German Chancellor Angela Merkel said it’s up to Deutsche Bank AG and Commerzbank AG executives to decide if their historic merger plans make sense, exposing divisions in the coalition.
The plan to combine Germany’s two biggest lenders is a private business matter, Merkel said at the Global Solutions summit in Berlin, after the lenders announced talks on a deal that could transform the country’s banking landscape. The government would have “a certain interest” to look at the deal because of its near 16 percent shareholding in Commerzbank, she said.
“I very much don’t want the government to intervene,” Merkel said in an onstage discussion with John Micklethwait, editor-in-chief of Bloomberg News. “Only the companies
can and must assess this for themselves.”
The finance ministry had backed a merger as a way to assert a national banking champion for Germany and help ensure that country has a domestic lender capable of funding its export-oriented economy.
The two banks confirmed the move to deeper discussions in statements, capping months of speculation and behind-the-scenes talks with the Finance Ministry. Both firms have struggled to restore revenue growth after deep cuts to their investment banking units — a task made more difficult by a sluggish economy that has pushed back expected interest rate rises.
Merkel’s government is likely to keep the holding in Commerzbank if the banks go through with the merger. That would preclude the politically perilous option of burdening German taxpayers with losses from selling shares the government acquired during a 2009 bailout.
The lenders are said to be working with investment banks to evaluate a combination. The structure of the resulting, enlarged bank is still unclear, with asset sales and fundraising among the possible options. Deutsche Bank expects to spend the next month in negotiations, a person briefed on the talks has said.
Merkel also said that private parties involved are best placed to take the decision because they face “the challenges, chances and risk.”
Kukies, a former Goldman Sachs banker, cancelled a speech in Frankfurt, which is home to both banks and their most important regulators. Those watchdogs, meanwhile, signaled the creation of a new national banking champion may not be relevant in their assessments of any deal.
“The term ‘national champion’ isn’t a category supervisors use,” said Joachim Wuermeling, a top Bundesbank official who also sits on the European Central Bank’s oversight arm.
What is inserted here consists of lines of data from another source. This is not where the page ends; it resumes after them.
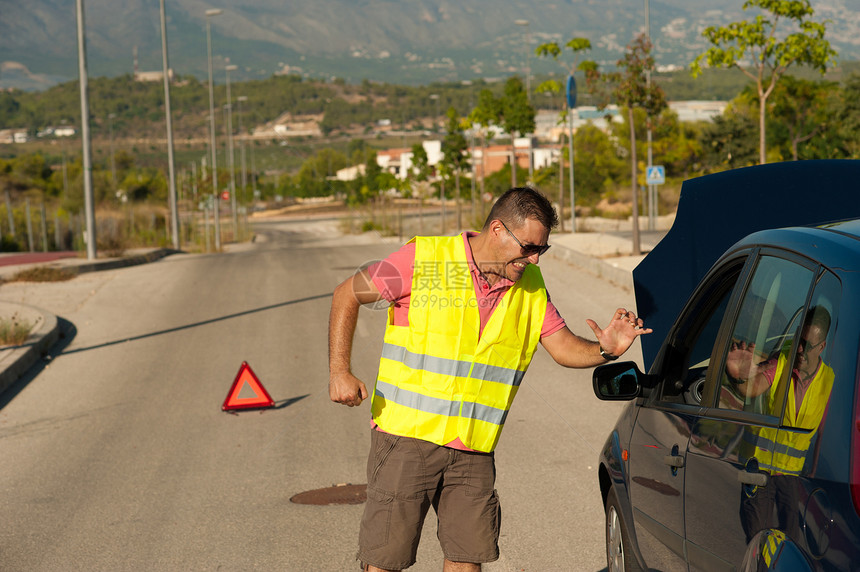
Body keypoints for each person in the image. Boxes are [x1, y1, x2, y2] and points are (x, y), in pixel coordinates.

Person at [329, 187, 651, 572]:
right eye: (529, 247)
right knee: (386, 561)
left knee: (468, 560)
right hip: (405, 438)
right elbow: (346, 294)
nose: (534, 259)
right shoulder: (427, 260)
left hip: (473, 448)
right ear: (497, 230)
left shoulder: (531, 286)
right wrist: (339, 371)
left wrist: (607, 351)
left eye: (541, 250)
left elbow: (563, 347)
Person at [726, 306, 835, 541]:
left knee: (792, 544)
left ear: (822, 346)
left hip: (792, 478)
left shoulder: (829, 381)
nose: (801, 350)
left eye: (808, 345)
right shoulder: (782, 360)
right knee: (758, 541)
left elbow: (826, 437)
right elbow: (752, 388)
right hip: (760, 470)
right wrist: (740, 376)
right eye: (799, 341)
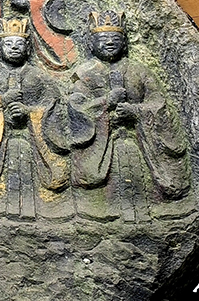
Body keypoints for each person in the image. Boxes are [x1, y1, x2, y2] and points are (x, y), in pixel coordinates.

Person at [67, 12, 190, 221]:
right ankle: (102, 211)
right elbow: (76, 107)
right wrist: (106, 102)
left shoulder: (139, 71)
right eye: (102, 39)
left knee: (140, 178)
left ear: (124, 43)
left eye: (115, 39)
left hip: (137, 141)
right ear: (91, 44)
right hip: (103, 147)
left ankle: (150, 209)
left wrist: (136, 112)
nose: (109, 43)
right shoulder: (84, 73)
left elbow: (158, 103)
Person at [0, 18, 72, 219]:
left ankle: (43, 210)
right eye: (8, 43)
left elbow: (55, 108)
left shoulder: (39, 77)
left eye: (19, 43)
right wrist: (0, 103)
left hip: (31, 143)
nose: (14, 47)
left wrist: (31, 113)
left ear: (28, 48)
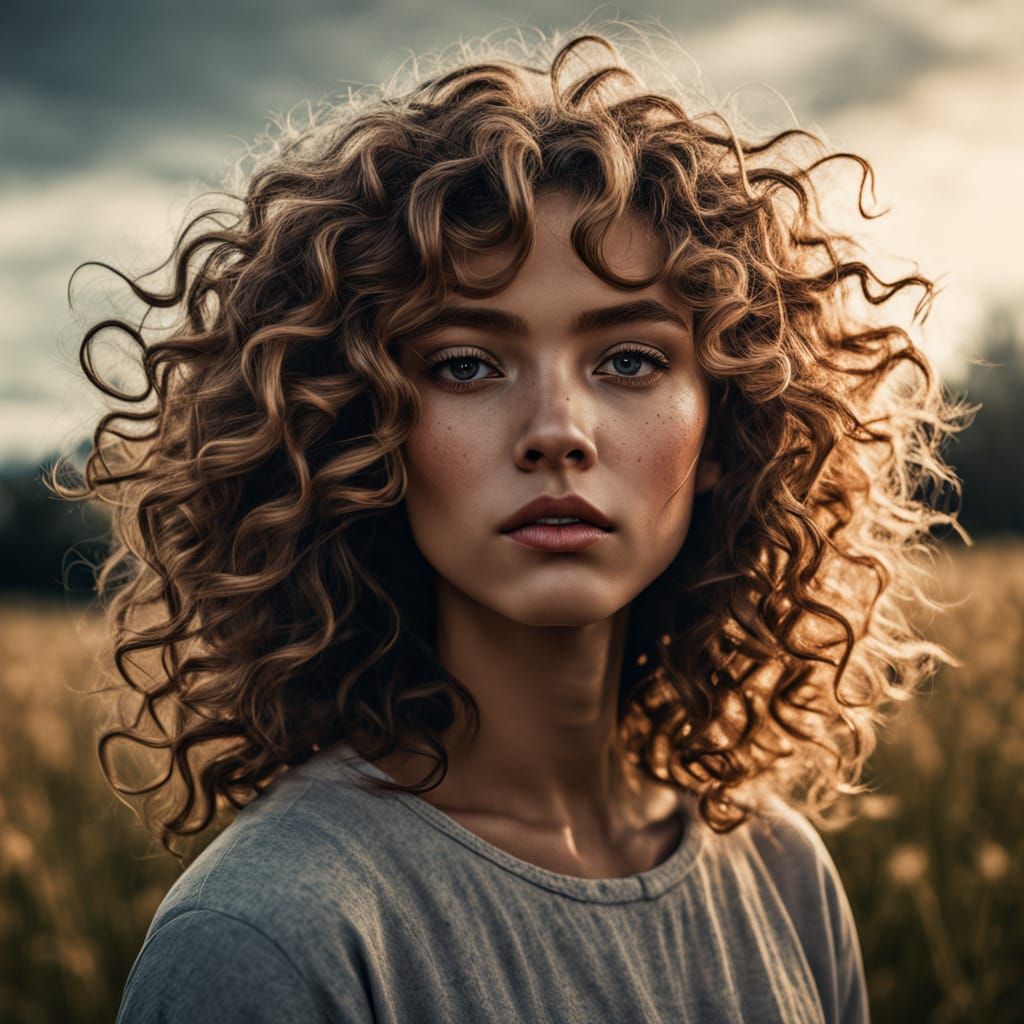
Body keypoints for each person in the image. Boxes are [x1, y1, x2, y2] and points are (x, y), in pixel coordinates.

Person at [49, 21, 964, 1024]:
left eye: (628, 361)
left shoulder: (783, 875)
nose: (557, 433)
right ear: (360, 431)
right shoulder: (270, 936)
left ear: (726, 427)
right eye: (466, 365)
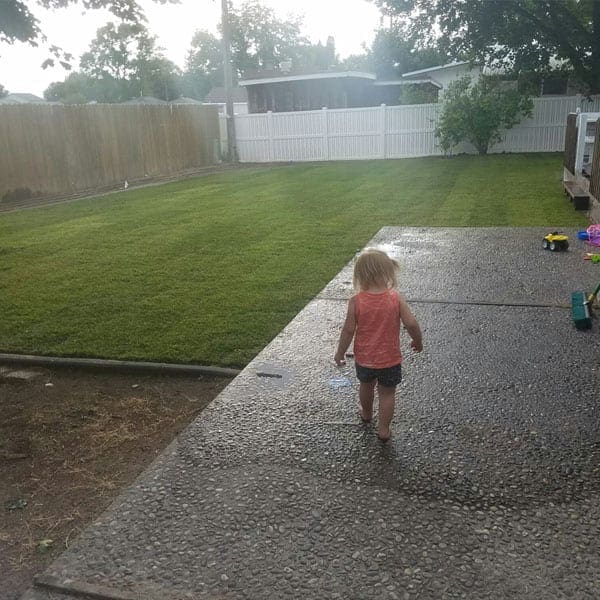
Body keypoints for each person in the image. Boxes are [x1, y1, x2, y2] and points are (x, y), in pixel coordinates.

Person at [334, 248, 423, 441]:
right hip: (389, 359)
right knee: (387, 394)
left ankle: (366, 413)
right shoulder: (395, 298)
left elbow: (348, 330)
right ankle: (384, 429)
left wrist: (340, 352)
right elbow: (411, 324)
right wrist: (417, 340)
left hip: (365, 359)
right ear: (388, 272)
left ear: (360, 276)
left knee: (365, 386)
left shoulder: (356, 301)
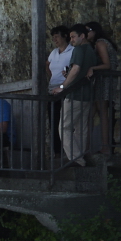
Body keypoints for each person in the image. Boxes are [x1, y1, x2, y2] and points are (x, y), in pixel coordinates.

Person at [53, 25, 98, 166]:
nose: (71, 40)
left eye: (73, 37)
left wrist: (62, 86)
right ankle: (81, 156)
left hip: (75, 94)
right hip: (87, 94)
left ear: (82, 36)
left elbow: (77, 69)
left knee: (64, 127)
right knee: (80, 128)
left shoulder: (79, 49)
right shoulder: (91, 50)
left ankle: (76, 159)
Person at [85, 21, 118, 153]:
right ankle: (86, 147)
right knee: (92, 113)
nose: (86, 33)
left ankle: (105, 146)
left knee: (102, 111)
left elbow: (107, 64)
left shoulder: (100, 43)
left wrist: (92, 68)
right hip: (103, 80)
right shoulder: (100, 43)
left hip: (104, 81)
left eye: (88, 30)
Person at [47, 26, 73, 159]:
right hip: (53, 90)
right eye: (53, 37)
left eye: (57, 36)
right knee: (54, 121)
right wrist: (53, 78)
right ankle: (57, 151)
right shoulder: (53, 52)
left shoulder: (72, 51)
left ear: (65, 36)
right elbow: (47, 65)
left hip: (67, 90)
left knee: (66, 122)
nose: (54, 39)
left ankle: (69, 152)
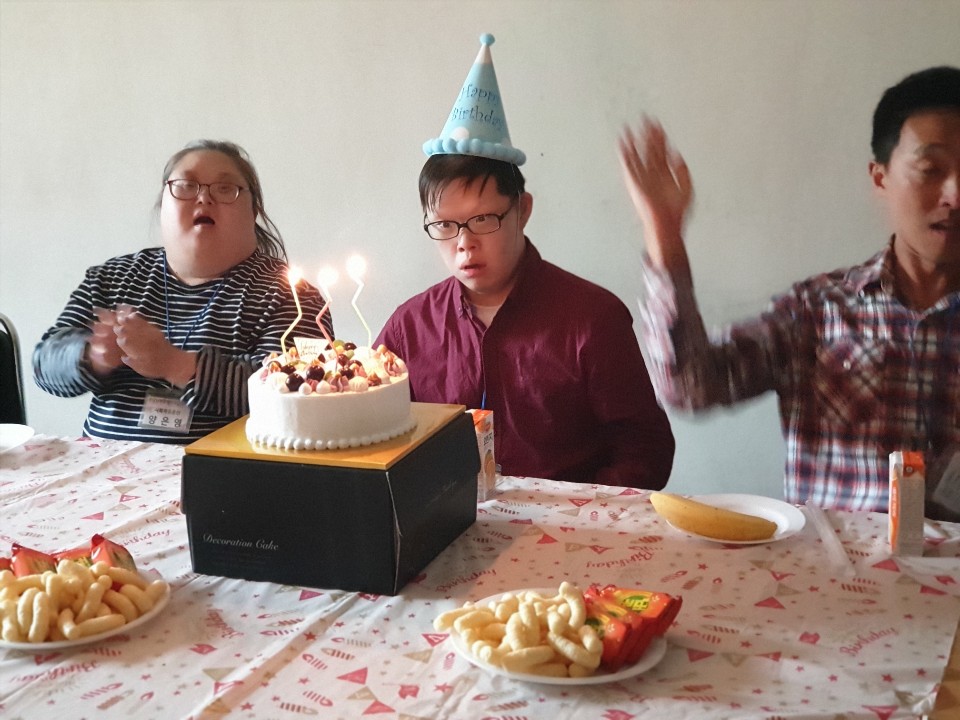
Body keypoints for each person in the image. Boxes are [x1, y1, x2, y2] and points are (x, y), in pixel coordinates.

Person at [620, 66, 960, 515]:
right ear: (881, 177)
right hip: (837, 558)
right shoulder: (817, 311)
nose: (954, 194)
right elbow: (689, 387)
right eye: (931, 170)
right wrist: (664, 235)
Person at [377, 35, 675, 488]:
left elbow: (645, 448)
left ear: (523, 210)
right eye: (445, 225)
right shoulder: (408, 328)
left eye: (483, 219)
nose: (464, 244)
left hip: (568, 525)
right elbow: (378, 436)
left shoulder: (592, 318)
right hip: (446, 523)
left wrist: (580, 511)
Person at [34, 140, 332, 442]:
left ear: (253, 210)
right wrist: (91, 355)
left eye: (225, 189)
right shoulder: (113, 277)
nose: (204, 198)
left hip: (218, 468)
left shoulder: (292, 294)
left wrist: (176, 365)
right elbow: (44, 366)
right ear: (162, 204)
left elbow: (297, 394)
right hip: (102, 465)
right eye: (186, 186)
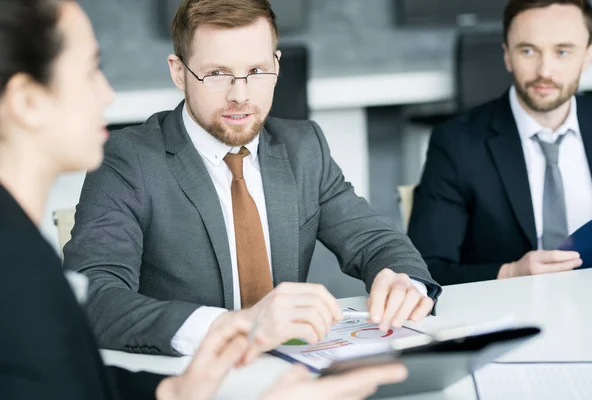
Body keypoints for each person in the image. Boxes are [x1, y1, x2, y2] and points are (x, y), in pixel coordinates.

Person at [0, 0, 408, 398]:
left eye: (256, 71)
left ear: (277, 66)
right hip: (201, 376)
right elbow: (97, 297)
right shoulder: (128, 158)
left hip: (282, 375)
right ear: (179, 73)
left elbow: (376, 240)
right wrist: (234, 326)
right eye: (217, 74)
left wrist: (404, 281)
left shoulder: (304, 146)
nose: (240, 95)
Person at [408, 0, 592, 285]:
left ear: (587, 56)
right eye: (528, 50)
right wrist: (510, 273)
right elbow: (424, 269)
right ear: (507, 55)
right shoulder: (456, 143)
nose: (545, 70)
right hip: (512, 315)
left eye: (562, 51)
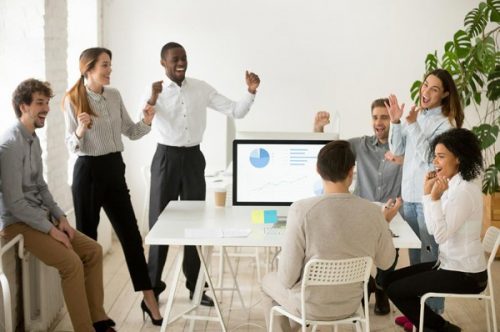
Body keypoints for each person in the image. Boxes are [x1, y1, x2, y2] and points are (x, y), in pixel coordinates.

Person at [145, 41, 260, 306]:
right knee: (159, 226)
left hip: (194, 158)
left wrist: (251, 92)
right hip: (166, 158)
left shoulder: (201, 88)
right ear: (164, 63)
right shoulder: (155, 91)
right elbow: (145, 119)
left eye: (183, 57)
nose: (181, 62)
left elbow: (235, 110)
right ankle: (152, 289)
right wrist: (151, 99)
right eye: (175, 59)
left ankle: (196, 288)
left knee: (196, 225)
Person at [0, 79, 116, 332]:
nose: (46, 109)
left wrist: (60, 217)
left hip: (40, 217)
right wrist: (51, 230)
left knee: (93, 251)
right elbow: (15, 202)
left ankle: (99, 321)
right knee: (71, 264)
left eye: (47, 102)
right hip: (17, 224)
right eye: (39, 103)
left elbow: (40, 186)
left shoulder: (33, 139)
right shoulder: (9, 145)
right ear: (23, 107)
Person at [62, 48, 162, 325]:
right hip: (87, 174)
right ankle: (94, 312)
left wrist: (147, 120)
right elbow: (71, 146)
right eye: (105, 65)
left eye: (110, 65)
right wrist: (81, 130)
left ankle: (149, 300)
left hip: (114, 170)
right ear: (88, 68)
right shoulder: (72, 100)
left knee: (131, 237)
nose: (110, 70)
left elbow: (131, 132)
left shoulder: (114, 95)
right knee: (89, 243)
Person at [261, 140, 400, 332]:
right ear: (352, 172)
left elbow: (287, 278)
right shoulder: (373, 212)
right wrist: (384, 223)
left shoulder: (301, 210)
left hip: (309, 305)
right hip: (350, 305)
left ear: (317, 170)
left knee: (268, 283)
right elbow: (386, 262)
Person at [384, 128, 487, 332]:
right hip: (449, 264)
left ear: (458, 158)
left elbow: (439, 236)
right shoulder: (452, 186)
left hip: (466, 275)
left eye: (441, 157)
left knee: (395, 290)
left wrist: (434, 198)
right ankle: (427, 323)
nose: (435, 162)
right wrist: (427, 194)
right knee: (389, 280)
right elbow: (433, 229)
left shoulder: (464, 191)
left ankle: (439, 327)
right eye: (435, 157)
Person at [386, 68, 464, 327]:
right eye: (425, 85)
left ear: (444, 95)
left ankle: (434, 318)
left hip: (428, 200)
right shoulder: (415, 117)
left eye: (434, 88)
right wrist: (396, 122)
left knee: (430, 264)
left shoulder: (445, 124)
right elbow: (397, 149)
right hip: (409, 198)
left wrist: (411, 125)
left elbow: (431, 158)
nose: (426, 92)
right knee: (416, 263)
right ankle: (417, 315)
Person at [313, 98, 403, 315]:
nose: (379, 122)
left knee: (390, 251)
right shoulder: (360, 145)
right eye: (375, 117)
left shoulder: (402, 149)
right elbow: (330, 154)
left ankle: (380, 287)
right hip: (360, 211)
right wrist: (319, 129)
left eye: (384, 117)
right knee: (354, 252)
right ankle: (364, 285)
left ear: (392, 120)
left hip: (392, 213)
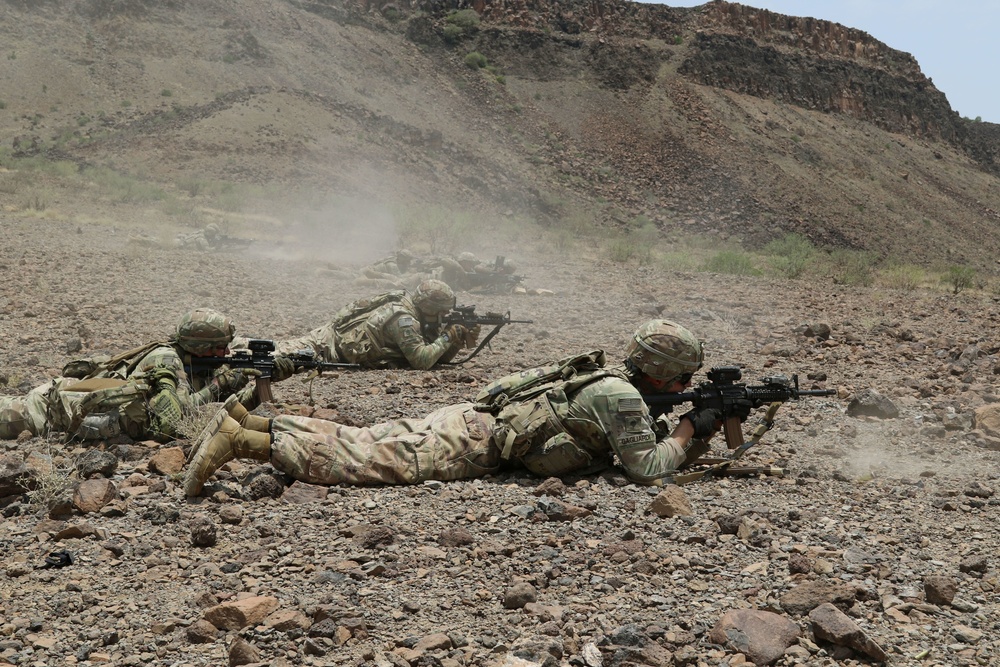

Regulators don’t base their decisions on what they or others think the banking industry should look like and they don’t let national interests shape their actions, he said.
That echoes comments from Andrea Enria, who leads the ECB’s supervisory arm. “I don’t particularly like the idea of national champions, of European champions,” he said in an interview with the Financial Times published on the ECB’s website. “If there are foreign banks, foreign investors, bringing their expertise, their capital, into your jurisdiction, that should be welcome.”
Their views matter because bank mergers require the ECB’s approval. Investors aren’t sold yet either and the evaluation
of a tie-up follows a series of failed turnaround plans by the companies.
“Only the parties involved can evaluate this,” transaction, Merkel said. “It is nothing new that we have consolidation in the European banking market. But personally I will wait for what the economic actors will have to say and will not express an opinion.”
Deutsche Bank tie-up could put 10k jobs at risk
London’s Brexit exodus was supposed to boost the number of finance jobs in Frankfurt. Now, a potential merger between Deutsche Bank AG and Commerzbank AG puts the gains at risk.
“In Frankfurt alone, between 4,000 and 5,000 jobs could be cut in a merger,” said Stephan Szukalski, head of the DBV union and a member of Deutsche Bank’s supervisory board. Stefan Wittmann, a Verdi union representative who is on Commerzbank’s supervisory board, said that between 8,000 and 10,000 Frankfurt jobs are in danger. “This is the result of a preliminary analysis that we have made,” he told Bloomberg.
Job cuts of this magnitude would probably be difficult to be offset by positions which are relocated from London to Frankfurt, according to a survey conducted by Bloomberg this week. Lobby group Frankfurt Main Finance, for example, expects an orderly Brexit to result in 10,000 new jobs in Frankfurt. Helaba, a lender based in the city, sees 8,000 added positions over the years, while the Association of Foreign Banks in Germany puts the estimate at 3,000 to 5,000.
According to Deutsche Bundesbank, number of employees at banks in Frankfurt remained almost constant in recent years. In the summer of 2018, it stood at 63,100.
“Our current forecast for the end of 2020 sees a total of 65,000 employees. This includes two developments: on the one hand, a positive Brexit effect and, on the other, continued consolidation of the banks in Frankfurt,” said Gertrud R. Traud, chief economist of Helaba.